━━━ Data extracts ━━━

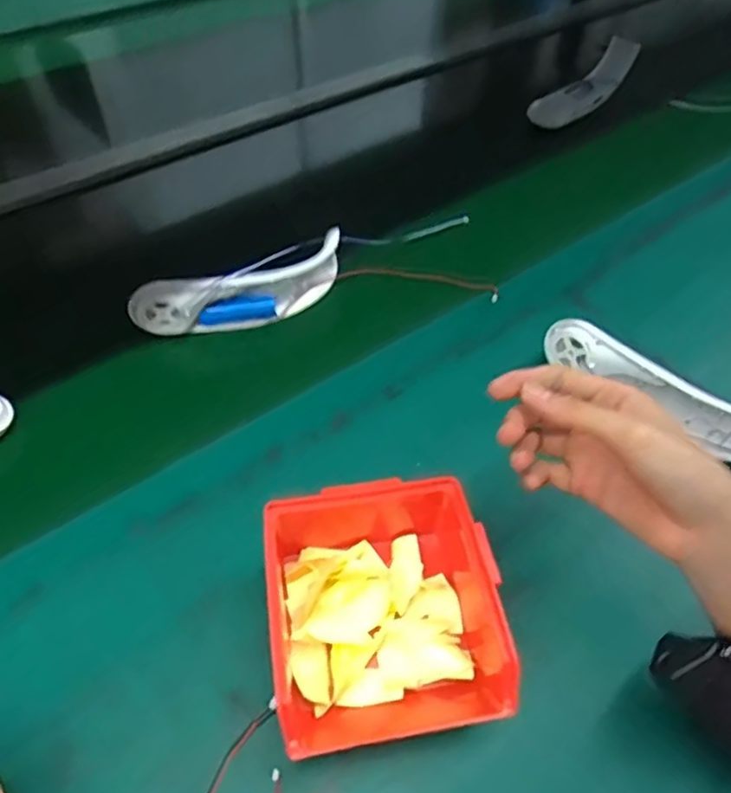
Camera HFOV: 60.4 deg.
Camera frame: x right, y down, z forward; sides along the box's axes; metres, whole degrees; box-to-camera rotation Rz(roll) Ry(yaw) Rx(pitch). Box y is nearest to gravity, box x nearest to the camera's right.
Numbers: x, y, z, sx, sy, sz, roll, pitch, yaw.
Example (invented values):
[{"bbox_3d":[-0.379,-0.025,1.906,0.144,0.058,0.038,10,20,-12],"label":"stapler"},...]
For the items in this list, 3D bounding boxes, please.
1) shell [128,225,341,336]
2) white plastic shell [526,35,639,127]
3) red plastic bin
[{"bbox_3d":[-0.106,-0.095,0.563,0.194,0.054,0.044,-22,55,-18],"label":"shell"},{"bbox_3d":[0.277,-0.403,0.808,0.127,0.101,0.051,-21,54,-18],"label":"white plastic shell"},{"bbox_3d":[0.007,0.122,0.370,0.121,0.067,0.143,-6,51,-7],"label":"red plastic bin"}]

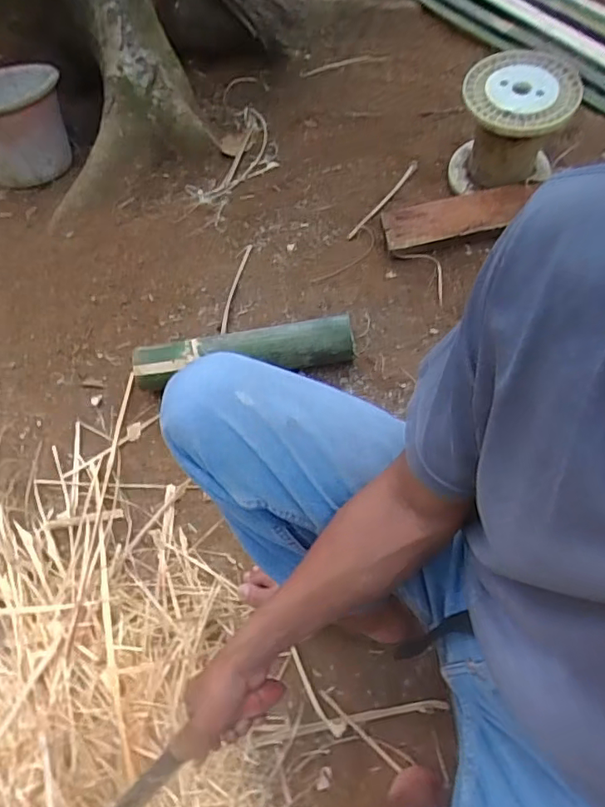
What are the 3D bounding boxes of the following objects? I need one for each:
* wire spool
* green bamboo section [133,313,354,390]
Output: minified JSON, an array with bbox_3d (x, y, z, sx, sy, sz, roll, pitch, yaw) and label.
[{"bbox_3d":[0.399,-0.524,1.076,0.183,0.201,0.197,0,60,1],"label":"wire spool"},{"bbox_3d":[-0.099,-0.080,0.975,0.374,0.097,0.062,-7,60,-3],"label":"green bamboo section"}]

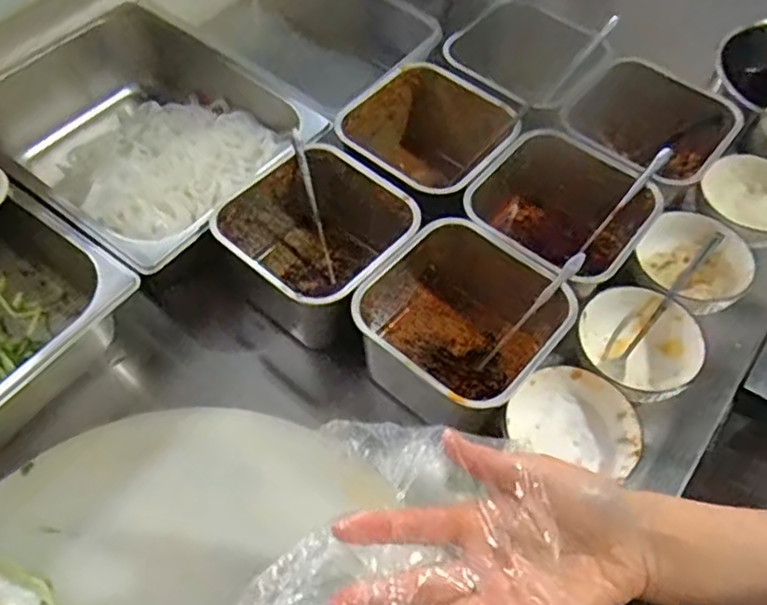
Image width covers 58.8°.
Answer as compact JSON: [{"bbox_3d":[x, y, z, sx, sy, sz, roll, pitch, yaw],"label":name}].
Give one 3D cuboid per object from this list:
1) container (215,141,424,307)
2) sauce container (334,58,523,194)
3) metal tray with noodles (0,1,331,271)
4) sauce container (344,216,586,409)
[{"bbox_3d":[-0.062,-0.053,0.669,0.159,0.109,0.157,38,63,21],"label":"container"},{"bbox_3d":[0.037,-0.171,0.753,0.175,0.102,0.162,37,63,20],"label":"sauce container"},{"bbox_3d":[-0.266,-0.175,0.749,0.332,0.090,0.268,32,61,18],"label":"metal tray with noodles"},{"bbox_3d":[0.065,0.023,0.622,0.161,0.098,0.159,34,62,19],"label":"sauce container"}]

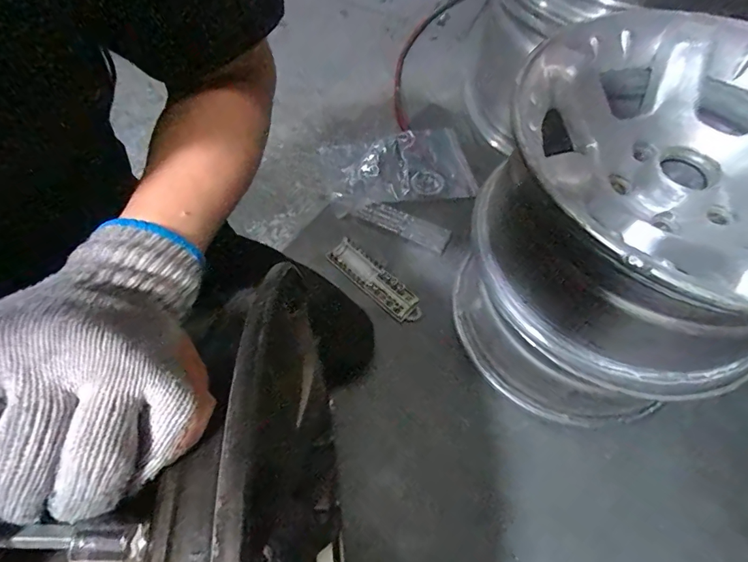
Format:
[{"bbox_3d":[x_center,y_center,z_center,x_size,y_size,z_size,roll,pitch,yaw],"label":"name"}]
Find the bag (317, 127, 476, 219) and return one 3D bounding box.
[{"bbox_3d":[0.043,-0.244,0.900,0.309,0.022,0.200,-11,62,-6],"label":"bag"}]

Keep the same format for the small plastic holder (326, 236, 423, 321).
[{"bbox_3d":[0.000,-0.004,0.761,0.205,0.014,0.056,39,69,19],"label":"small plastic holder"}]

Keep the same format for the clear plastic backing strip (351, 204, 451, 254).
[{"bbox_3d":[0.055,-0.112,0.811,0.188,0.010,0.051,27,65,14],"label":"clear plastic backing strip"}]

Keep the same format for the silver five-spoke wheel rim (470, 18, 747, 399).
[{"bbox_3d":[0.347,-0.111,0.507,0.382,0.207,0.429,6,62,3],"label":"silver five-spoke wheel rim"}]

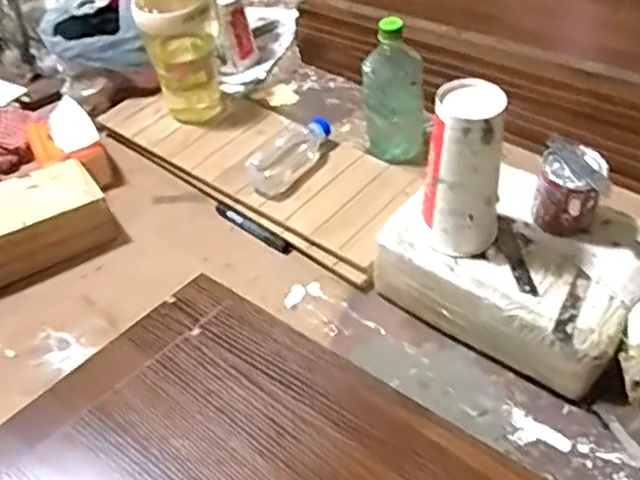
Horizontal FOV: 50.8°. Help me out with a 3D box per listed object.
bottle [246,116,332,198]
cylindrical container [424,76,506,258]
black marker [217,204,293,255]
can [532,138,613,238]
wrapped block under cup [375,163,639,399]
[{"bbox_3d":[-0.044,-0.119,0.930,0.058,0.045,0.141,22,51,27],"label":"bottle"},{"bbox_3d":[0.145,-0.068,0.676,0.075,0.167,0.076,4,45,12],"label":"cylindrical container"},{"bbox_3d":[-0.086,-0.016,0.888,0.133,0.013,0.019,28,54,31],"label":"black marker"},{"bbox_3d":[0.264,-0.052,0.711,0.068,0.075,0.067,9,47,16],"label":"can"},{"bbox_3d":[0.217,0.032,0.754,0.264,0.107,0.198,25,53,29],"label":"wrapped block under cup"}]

━━━

Task description –
Write each entry again exactly, minus any images.

Task result –
Camera HFOV: 60.4 deg.
Camera frame: x right, y down, z forward; sides along the box's axes; metres, whole degrees; box-to-camera rotation Rz(roll) Ry(yaw) Rx(pitch). Box y is nearest to gravity, box x nearest to the camera's right.
Numbers: x, y, z, sx, sy, sz, roll, pitch, yaw.
Example (invented values):
[{"bbox_3d":[-0.379,-0.025,1.906,0.144,0.058,0.038,10,20,-12],"label":"stapler"},...]
For the items in this list, 3D bounding boxes, please.
1) shell [128,225,341,336]
2) white plastic shell [526,35,639,127]
3) red plastic bin
[{"bbox_3d":[-0.106,-0.095,0.563,0.194,0.054,0.044,-22,55,-18],"label":"shell"},{"bbox_3d":[0.277,-0.403,0.808,0.127,0.101,0.051,-21,54,-18],"label":"white plastic shell"},{"bbox_3d":[0.007,0.122,0.370,0.121,0.067,0.143,-6,51,-7],"label":"red plastic bin"}]

What are the 3D bounding boxes of the following objects? I need one for each:
* wire spool
* green bamboo section [133,313,354,390]
Output: minified JSON, an array with bbox_3d (x, y, z, sx, sy, sz, roll, pitch, yaw) and label.
[{"bbox_3d":[0.399,-0.524,1.076,0.183,0.201,0.197,0,60,1],"label":"wire spool"},{"bbox_3d":[-0.099,-0.080,0.975,0.374,0.097,0.062,-7,60,-3],"label":"green bamboo section"}]

Image width covers 58.8°.
Answer as compact JSON: [{"bbox_3d":[x, y, z, sx, sy, sz, roll, pitch, yaw],"label":name}].
Give one 3D cuboid per object from this list:
1) container (215,141,424,307)
2) sauce container (334,58,523,194)
3) metal tray with noodles (0,1,331,271)
4) sauce container (344,216,586,409)
[{"bbox_3d":[-0.062,-0.053,0.669,0.159,0.109,0.157,38,63,21],"label":"container"},{"bbox_3d":[0.037,-0.171,0.753,0.175,0.102,0.162,37,63,20],"label":"sauce container"},{"bbox_3d":[-0.266,-0.175,0.749,0.332,0.090,0.268,32,61,18],"label":"metal tray with noodles"},{"bbox_3d":[0.065,0.023,0.622,0.161,0.098,0.159,34,62,19],"label":"sauce container"}]

Format:
[{"bbox_3d":[x_center,y_center,z_center,x_size,y_size,z_size,roll,pitch,yaw],"label":"name"}]
Find the bag (317, 127, 476, 219) and return one 3D bounding box.
[{"bbox_3d":[0.043,-0.244,0.900,0.309,0.022,0.200,-11,62,-6],"label":"bag"}]

Keep the same format for the small plastic holder (326, 236, 423, 321).
[{"bbox_3d":[0.000,-0.004,0.761,0.205,0.014,0.056,39,69,19],"label":"small plastic holder"}]

Keep the same format for the clear plastic backing strip (351, 204, 451, 254).
[{"bbox_3d":[0.055,-0.112,0.811,0.188,0.010,0.051,27,65,14],"label":"clear plastic backing strip"}]

Keep the same format for the silver five-spoke wheel rim (470, 18, 747, 399).
[{"bbox_3d":[0.347,-0.111,0.507,0.382,0.207,0.429,6,62,3],"label":"silver five-spoke wheel rim"}]

Horizontal FOV: 50.8°. Help me out with a 3D box per listed object.
bottle [246,116,332,198]
cylindrical container [424,76,506,258]
black marker [217,204,293,255]
can [532,138,613,238]
wrapped block under cup [375,163,639,399]
[{"bbox_3d":[-0.044,-0.119,0.930,0.058,0.045,0.141,22,51,27],"label":"bottle"},{"bbox_3d":[0.145,-0.068,0.676,0.075,0.167,0.076,4,45,12],"label":"cylindrical container"},{"bbox_3d":[-0.086,-0.016,0.888,0.133,0.013,0.019,28,54,31],"label":"black marker"},{"bbox_3d":[0.264,-0.052,0.711,0.068,0.075,0.067,9,47,16],"label":"can"},{"bbox_3d":[0.217,0.032,0.754,0.264,0.107,0.198,25,53,29],"label":"wrapped block under cup"}]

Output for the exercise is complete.